Perbedaan ini juga timbul karena adanya perbedaan cara pandang antar daerah. Ada beberapa daerah yang beranggapan bahwa pendidikan sudah mencukupi selama siswa dapat membaca, menulis dan menghitung sederhana dan mengetahui sesuatu. “Cuma yang terjadi adalah teknologi berkembang dengan cepat, maka pendiidkan juga harus dapat dikembangkan dengan cepat, dengan dinamis,” kata Wapres.

Tanpa pendidikan yang dinamis, maka kemajuan itu tidak bisa diikuti, dan akibatnya daerah-daerah itu akan ketinggalan, walaupun kebutuhan pendidikan tidak semua sama. “Kalau di Mamuju misalnya, tidak semua ingin jadi insinyur, tapi ingin menjadi petani coklat yang baik.
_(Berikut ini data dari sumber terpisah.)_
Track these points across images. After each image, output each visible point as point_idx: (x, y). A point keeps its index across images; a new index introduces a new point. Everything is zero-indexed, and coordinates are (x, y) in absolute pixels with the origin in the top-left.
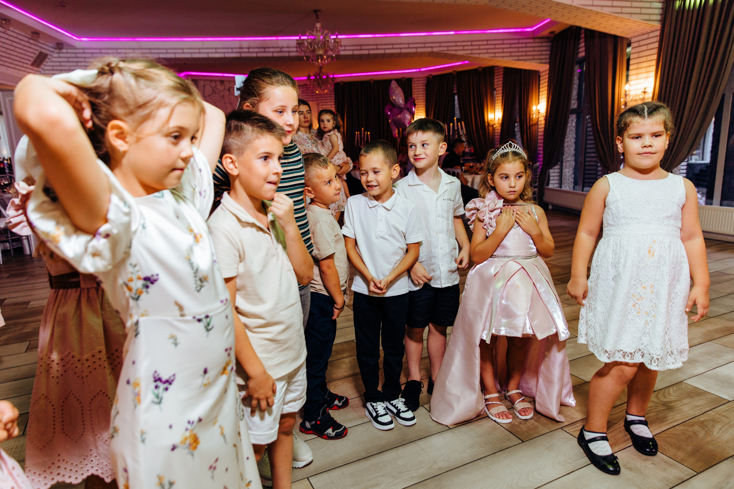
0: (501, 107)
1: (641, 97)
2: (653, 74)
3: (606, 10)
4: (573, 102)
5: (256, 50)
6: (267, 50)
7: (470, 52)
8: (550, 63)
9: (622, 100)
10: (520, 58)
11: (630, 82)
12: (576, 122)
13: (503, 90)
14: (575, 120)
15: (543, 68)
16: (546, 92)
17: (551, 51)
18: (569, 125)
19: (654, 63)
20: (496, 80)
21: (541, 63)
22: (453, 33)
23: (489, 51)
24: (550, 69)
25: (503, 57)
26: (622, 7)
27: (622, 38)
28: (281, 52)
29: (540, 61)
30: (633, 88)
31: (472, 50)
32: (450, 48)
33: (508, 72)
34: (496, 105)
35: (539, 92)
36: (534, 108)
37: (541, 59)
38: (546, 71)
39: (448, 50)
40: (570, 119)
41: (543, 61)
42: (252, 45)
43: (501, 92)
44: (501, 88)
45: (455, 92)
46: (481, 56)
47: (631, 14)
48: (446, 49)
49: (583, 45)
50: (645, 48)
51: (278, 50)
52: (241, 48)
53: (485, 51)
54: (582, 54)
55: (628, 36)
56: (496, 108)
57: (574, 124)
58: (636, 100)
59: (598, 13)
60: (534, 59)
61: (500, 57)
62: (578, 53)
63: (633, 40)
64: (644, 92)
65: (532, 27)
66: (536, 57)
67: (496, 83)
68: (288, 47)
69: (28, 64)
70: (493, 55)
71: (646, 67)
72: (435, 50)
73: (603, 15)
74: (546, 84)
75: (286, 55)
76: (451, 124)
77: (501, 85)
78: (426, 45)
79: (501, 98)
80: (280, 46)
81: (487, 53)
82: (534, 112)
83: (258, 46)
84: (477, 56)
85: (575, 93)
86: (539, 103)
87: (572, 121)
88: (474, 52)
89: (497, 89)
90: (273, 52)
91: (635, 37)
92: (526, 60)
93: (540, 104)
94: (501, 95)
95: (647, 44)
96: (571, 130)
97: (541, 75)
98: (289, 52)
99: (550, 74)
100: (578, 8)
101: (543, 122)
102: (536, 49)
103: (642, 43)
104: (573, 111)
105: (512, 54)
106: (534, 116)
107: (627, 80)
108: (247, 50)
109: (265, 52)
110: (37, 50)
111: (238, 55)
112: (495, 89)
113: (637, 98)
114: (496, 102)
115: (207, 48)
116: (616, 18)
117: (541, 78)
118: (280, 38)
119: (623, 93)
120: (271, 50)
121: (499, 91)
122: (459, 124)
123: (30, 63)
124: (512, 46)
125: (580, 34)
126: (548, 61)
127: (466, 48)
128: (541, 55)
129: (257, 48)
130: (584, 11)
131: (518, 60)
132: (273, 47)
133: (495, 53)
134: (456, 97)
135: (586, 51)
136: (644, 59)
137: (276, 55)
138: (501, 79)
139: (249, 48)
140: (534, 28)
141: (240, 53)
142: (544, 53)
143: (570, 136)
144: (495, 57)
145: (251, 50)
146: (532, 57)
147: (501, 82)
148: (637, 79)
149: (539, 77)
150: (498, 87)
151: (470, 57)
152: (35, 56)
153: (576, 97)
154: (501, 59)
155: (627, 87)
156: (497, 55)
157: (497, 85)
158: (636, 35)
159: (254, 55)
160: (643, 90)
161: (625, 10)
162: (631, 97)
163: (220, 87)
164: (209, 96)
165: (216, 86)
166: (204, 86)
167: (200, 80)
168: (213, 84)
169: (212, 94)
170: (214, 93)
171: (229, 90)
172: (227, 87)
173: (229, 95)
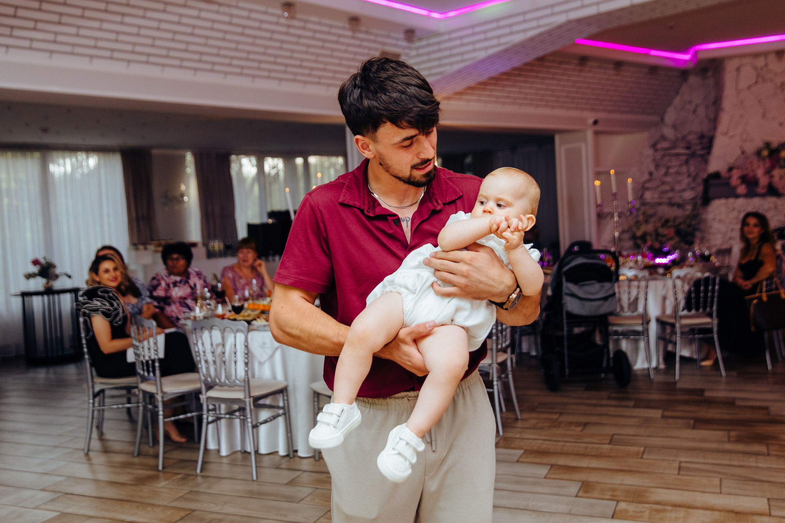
110: (377, 50)
163: (774, 65)
164: (749, 87)
165: (766, 65)
166: (738, 69)
167: (731, 57)
168: (760, 62)
169: (756, 82)
170: (760, 80)
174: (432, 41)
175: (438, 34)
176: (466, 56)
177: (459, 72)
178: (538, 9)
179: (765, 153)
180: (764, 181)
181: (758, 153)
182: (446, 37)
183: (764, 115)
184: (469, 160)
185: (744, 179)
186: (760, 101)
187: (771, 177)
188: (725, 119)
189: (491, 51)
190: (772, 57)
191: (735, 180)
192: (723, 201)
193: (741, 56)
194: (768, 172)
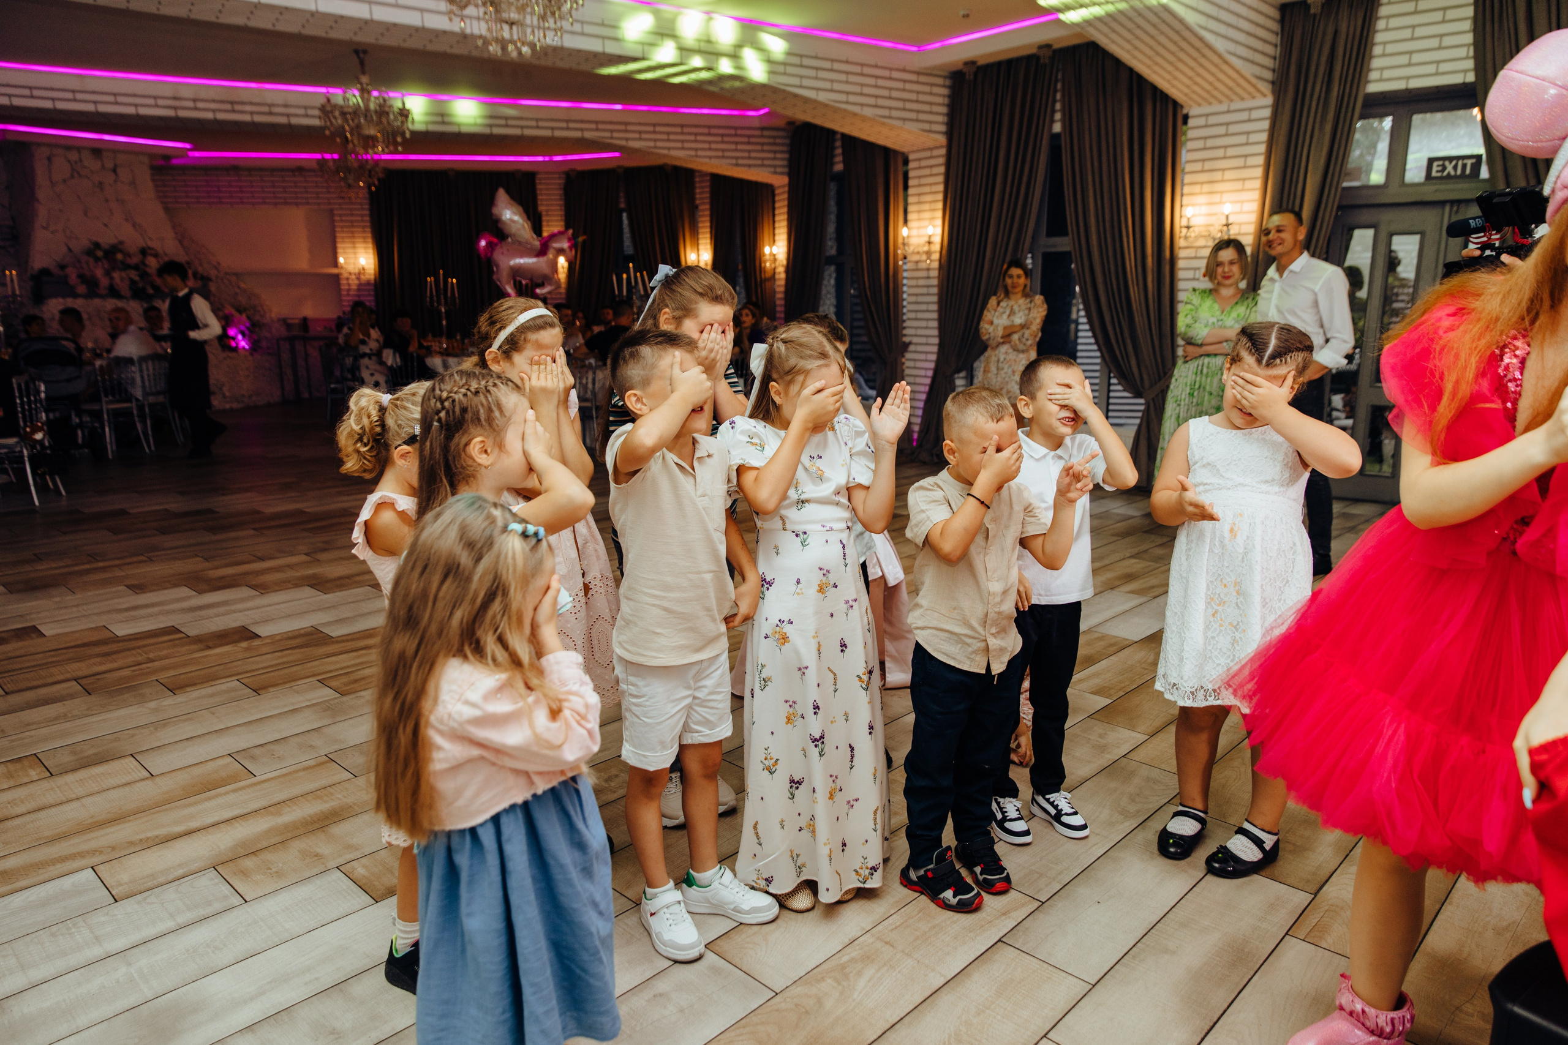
0: (708, 241)
1: (926, 248)
2: (940, 214)
3: (868, 112)
4: (830, 243)
5: (213, 106)
6: (237, 107)
7: (651, 144)
8: (790, 175)
9: (899, 252)
10: (740, 162)
11: (910, 224)
12: (837, 279)
13: (712, 210)
14: (834, 275)
15: (780, 181)
16: (785, 223)
17: (791, 152)
18: (825, 282)
19: (940, 197)
20: (698, 191)
21: (775, 173)
22: (619, 107)
23: (686, 145)
24: (790, 185)
25: (710, 157)
26: (890, 108)
27: (895, 152)
28: (271, 114)
29: (772, 169)
30: (914, 232)
31: (655, 140)
32: (615, 135)
33: (719, 182)
34: (700, 236)
35: (774, 222)
36: (767, 250)
37: (775, 166)
38: (783, 186)
39: (612, 138)
40: (826, 273)
41: (779, 170)
42: (203, 94)
43: (708, 213)
44: (708, 207)
45: (622, 206)
46: (673, 153)
47: (904, 120)
48: (608, 134)
49: (839, 151)
50: (927, 172)
51: (266, 109)
52: (175, 98)
53: (679, 145)
54: (839, 167)
55: (905, 150)
56: (701, 242)
57: (833, 282)
58: (918, 253)
59: (855, 115)
60: (763, 165)
61: (705, 157)
62: (832, 164)
63: (911, 157)
64: (929, 243)
65: (757, 110)
66: (766, 162)
67: (698, 196)
68: (286, 106)
70: (693, 153)
71: (931, 202)
72: (588, 135)
73: (864, 119)
74: (785, 210)
75: (283, 120)
76: (625, 276)
77: (708, 201)
78: (571, 125)
79: (708, 224)
80: (269, 101)
81: (683, 148)
82: (767, 257)
83: (217, 98)
84: (665, 152)
85: (831, 228)
86: (774, 241)
87: (830, 276)
88: (659, 144)
89: (701, 207)
90: (252, 113)
91: (913, 152)
92: (749, 166)
93: (777, 243)
94: (708, 218)
95: (931, 167)
96: (828, 292)
97: (777, 192)
98: (288, 115)
99: (790, 192)
100: (826, 105)
101: (783, 276)
102: (766, 148)
103: (924, 163)
104: (830, 261)
105: (727, 154)
106: (768, 264)
107: (906, 221)
108: (191, 104)
109: (233, 111)
111: (170, 113)
112: (697, 207)
113: (921, 250)
114: (700, 231)
115: (94, 92)
116: (883, 124)
117: (777, 198)
118: (267, 86)
119: (900, 241)
120: (248, 108)
121: (703, 210)
122: (638, 274)
124: (726, 139)
125: (834, 141)
126: (786, 170)
127: (644, 136)
128: (774, 159)
129: (214, 101)
130: (836, 110)
131: (737, 165)
132: (251, 104)
133: (696, 150)
134: (625, 215)
135: (844, 162)
136: (927, 189)
137: (258, 119)
138: (708, 190)
139: (195, 100)
140: (762, 112)
141: (175, 108)
142: (778, 155)
143: (828, 302)
144: (697, 156)
145: (200, 105)
146: (759, 162)
147: (708, 195)
148: (919, 219)
149: (774, 195)
150: (704, 204)
151: (652, 153)
153: (834, 236)
154: (707, 160)
155: (904, 232)
156: (700, 153)
157: (701, 199)
158: (915, 148)
159: (209, 116)
160: (927, 239)
161: (894, 113)
162: (912, 248)
163: (90, 162)
164: (64, 181)
165: (81, 161)
166: (49, 159)
167: (39, 145)
168: (73, 156)
169: (72, 177)
170: (76, 175)
171: (114, 171)
172: (109, 165)
173: (115, 181)
179: (100, 254)
180: (104, 282)
181: (89, 253)
183: (85, 214)
185: (82, 277)
186: (79, 197)
187: (112, 278)
188: (42, 211)
191: (73, 278)
192: (61, 300)
193: (49, 145)
194: (108, 273)
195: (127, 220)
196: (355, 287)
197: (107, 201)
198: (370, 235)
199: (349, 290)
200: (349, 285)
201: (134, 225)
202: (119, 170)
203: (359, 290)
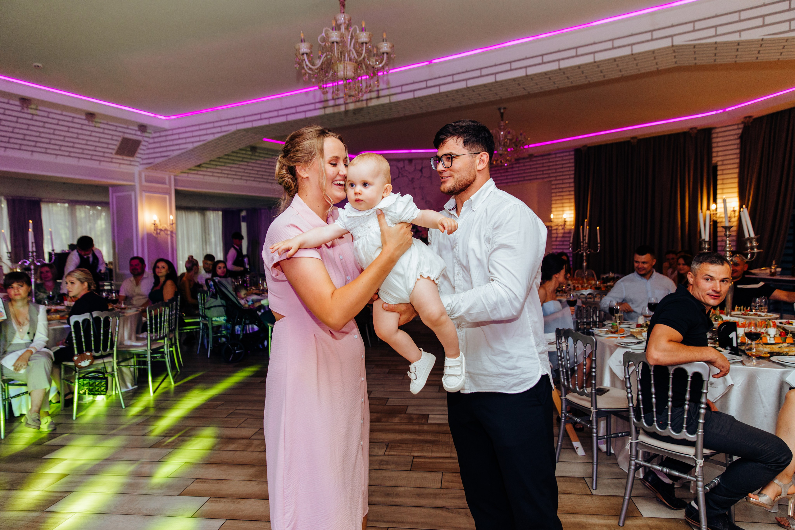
69: (111, 153)
110: (119, 136)
123: (114, 152)
152: (118, 144)
163: (408, 167)
165: (404, 167)
168: (401, 165)
169: (399, 177)
171: (421, 171)
172: (419, 168)
173: (421, 177)
174: (162, 134)
175: (166, 130)
176: (182, 146)
177: (179, 156)
178: (221, 121)
182: (170, 132)
184: (244, 213)
186: (400, 188)
189: (196, 145)
190: (406, 162)
195: (423, 199)
196: (560, 235)
197: (414, 189)
198: (573, 197)
199: (557, 237)
200: (557, 233)
201: (426, 202)
202: (424, 170)
203: (563, 237)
Bagaimana pendidikan itu menopang dia menjadi petani coklat yang baik,” tutur Wapres.

Tapi, persoalan akan muncul saat beberapa di antara siswa harus bersaing dalam pendidikan. Inilah masalahnya, jadi anda semua yang akan mengajar dan mengabdi di daerah terpencil, sebenarnya mentransfer nilai, agar mentransfer ilmu yang mungkin ketinggalan atau kebiasaan-kebiasaan yang mungkin mereka anggap baik, tapi di sisi lain perlu perbaikan-perbaikan.

Wapres menjelaskan kondisi jaman dulu dimana listrik masih sulit dijumpai, tapi banyak anak-anak yang berhasil, karena berhasil mentransformasi kebiasaan-kebiasaan yang baik, sehingga kenapa orang terpencil itu kurang maju, karena ia tidak melihat pembanding, karena pada dasarnya otaknya sama saja. “Jadi sebenarnya pada akhirnya pendidikan itu uji pokoknya di lapangan,” ucap Wapres.

Wapres bertanya siapa yang menteri paling popular sekarang? Menteri Kelautan dan Perikanan Susi Pudjiastuti, seorang menteri yang tamatan SMP, bukan tamatan PhD. Ia dapat menjadi populer karena kebiasaannya mengubah kebiasaan-kebiasaan menjadi lebih baik.

Dalam sambutannya, Menteri Pendidikan dan Kebudayaan Anies Baswedan mengatakan bahwa urusan pendidikan bukan sekedar tanggungjawab pemerintah, tapi juga tanggungjawab seluruh komponen bangsa. “Dan dari sisi pemerintah, ingin mendorong terus inisiatif yang datang dari masyarakat,” ujar Anies yang juga pendiri Gerakan Indonesia Mengajar.

Direktur Ekssekutif Gerakan Indonesia Mengajar Hikmat Hardono melaporkan bahwa 52 orang Pengajar Muda akan diberangkatkan menuju tujuh kabupaten dan 52 desa di seluruh Indonesia, dan mereka akan menetap selama satu tahun. Mereka terpilih dari 8001 pendaftar dan telah menyelesaikan pelatihan selama 2 bulan. “Dan hari Minggu ini siap bertugas,” Hikmat.

Saat ini, Indonesia Mengajar telah memasuki tahun kelima di beberapa daerah penempatan. Memang, kata Hikmat, setiap anak bertugas selama 1 tahun, tapi di beberapa daerah secara keseluruhan Indonesia Mengajar sudah berada di daerah itu selama 5 tahun.